WHAT THE TASK ASKS:
Can you copy, character for character, the lines of the data below from the line containing "list Posteriormente, se" up to and including the line containing "list Se extendió"?

RAW DATA:

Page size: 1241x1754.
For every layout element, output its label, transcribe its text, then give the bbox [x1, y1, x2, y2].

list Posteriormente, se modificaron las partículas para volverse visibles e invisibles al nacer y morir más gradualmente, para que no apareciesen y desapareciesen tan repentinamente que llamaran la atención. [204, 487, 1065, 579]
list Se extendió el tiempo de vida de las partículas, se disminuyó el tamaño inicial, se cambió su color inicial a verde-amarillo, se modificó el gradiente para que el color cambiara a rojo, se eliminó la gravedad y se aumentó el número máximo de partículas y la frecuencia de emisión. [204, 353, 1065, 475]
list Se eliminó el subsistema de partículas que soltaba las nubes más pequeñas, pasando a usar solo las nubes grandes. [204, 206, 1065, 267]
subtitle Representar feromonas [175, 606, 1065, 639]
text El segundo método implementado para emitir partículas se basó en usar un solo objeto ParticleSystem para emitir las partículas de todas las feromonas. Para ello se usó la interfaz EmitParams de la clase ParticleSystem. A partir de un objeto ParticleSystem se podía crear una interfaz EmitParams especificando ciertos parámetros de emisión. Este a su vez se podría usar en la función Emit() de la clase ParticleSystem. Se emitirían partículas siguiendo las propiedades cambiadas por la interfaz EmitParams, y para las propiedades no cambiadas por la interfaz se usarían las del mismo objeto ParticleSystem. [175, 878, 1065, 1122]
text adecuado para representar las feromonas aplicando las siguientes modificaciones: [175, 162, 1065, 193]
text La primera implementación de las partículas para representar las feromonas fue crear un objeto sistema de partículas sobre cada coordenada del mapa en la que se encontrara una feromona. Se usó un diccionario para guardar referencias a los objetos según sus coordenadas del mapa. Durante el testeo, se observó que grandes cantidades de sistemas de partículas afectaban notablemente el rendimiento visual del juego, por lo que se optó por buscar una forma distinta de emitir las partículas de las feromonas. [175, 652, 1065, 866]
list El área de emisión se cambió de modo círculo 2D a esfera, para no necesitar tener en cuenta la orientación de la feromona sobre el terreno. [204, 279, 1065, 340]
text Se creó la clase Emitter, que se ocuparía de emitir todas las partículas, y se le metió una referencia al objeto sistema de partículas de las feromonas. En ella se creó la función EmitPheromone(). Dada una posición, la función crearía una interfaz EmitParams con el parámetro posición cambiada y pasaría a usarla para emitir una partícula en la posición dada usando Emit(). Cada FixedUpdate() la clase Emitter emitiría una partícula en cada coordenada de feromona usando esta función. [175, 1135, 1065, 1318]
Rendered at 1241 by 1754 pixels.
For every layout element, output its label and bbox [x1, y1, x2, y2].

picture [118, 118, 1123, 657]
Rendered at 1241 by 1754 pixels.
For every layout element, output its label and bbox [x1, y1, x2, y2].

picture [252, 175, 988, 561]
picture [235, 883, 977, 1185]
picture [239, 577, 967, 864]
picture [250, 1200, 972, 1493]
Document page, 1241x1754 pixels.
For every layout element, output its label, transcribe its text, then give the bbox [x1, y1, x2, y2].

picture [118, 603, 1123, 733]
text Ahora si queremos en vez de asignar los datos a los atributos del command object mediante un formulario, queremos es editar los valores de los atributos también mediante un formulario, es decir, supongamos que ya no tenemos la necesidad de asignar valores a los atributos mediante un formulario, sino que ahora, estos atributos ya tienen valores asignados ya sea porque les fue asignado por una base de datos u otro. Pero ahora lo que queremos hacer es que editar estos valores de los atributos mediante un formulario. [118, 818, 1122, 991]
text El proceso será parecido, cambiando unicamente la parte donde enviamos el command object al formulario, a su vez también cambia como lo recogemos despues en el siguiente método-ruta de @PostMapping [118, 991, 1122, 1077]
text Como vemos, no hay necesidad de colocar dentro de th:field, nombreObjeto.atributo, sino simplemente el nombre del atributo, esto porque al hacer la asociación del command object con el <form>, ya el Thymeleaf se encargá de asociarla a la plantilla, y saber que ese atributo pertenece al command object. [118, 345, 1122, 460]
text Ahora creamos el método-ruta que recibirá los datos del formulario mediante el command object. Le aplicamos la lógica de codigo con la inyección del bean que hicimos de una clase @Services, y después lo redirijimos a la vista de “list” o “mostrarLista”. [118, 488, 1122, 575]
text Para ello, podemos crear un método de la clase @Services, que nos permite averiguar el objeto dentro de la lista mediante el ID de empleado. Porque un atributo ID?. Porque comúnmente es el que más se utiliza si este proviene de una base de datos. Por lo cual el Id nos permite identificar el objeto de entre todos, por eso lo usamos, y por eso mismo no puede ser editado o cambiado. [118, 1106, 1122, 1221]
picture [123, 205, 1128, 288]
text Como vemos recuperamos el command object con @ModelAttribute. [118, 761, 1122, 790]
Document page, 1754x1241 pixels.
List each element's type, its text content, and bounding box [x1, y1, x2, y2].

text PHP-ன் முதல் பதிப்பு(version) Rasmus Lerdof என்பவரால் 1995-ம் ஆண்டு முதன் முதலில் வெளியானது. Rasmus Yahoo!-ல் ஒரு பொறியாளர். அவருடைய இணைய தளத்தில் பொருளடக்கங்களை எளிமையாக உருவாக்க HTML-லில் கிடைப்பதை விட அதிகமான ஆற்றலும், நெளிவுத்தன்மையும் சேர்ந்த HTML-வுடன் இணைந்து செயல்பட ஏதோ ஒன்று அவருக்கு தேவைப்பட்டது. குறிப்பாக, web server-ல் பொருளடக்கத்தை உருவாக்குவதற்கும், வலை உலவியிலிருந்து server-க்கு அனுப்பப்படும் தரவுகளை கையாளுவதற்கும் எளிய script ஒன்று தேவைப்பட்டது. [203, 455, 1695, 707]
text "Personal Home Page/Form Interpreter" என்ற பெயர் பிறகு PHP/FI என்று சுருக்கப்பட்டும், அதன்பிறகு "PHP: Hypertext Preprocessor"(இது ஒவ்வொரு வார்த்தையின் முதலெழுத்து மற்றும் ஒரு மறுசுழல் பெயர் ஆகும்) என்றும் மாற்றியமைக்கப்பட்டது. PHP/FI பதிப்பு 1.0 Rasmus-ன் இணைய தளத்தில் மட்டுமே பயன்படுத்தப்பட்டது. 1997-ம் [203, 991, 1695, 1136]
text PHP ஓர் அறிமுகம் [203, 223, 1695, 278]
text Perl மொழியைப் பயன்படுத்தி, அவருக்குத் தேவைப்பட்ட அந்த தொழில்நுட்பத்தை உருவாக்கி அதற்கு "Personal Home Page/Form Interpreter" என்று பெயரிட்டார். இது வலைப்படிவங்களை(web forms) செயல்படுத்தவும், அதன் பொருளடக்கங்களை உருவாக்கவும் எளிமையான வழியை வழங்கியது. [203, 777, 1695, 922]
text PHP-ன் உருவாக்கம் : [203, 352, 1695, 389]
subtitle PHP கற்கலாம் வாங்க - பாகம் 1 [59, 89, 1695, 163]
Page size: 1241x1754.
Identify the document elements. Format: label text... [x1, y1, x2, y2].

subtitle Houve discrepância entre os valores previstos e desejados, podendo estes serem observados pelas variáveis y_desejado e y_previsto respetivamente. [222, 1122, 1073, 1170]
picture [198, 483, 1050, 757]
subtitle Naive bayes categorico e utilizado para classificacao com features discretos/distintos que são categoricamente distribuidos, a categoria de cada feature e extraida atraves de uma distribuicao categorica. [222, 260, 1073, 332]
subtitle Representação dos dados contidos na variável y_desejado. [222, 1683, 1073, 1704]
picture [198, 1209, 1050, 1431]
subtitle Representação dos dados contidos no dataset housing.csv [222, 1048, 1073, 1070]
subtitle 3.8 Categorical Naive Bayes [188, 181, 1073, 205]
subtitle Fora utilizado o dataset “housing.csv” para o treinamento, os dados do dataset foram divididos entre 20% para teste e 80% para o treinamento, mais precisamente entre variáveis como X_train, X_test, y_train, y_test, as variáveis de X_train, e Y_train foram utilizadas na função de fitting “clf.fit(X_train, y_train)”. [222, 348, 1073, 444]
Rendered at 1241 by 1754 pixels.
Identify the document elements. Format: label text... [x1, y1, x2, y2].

OUTPUT:
list Posteriormente, se modificaron las partículas para volverse visibles e invisibles al nacer y morir más gradualmente, para que no apareciesen y desapareciesen tan repentinamente que llamaran la atención. [204, 487, 1065, 579]
list Se extendió el tiempo de vida de las partículas, se disminuyó el tamaño inicial, se cambió su color inicial a verde-amarillo, se modificó el gradiente para que el color cambiara a rojo, se eliminó la gravedad y se aumentó el número máximo de partículas y la frecuencia de emisión. [204, 353, 1065, 475]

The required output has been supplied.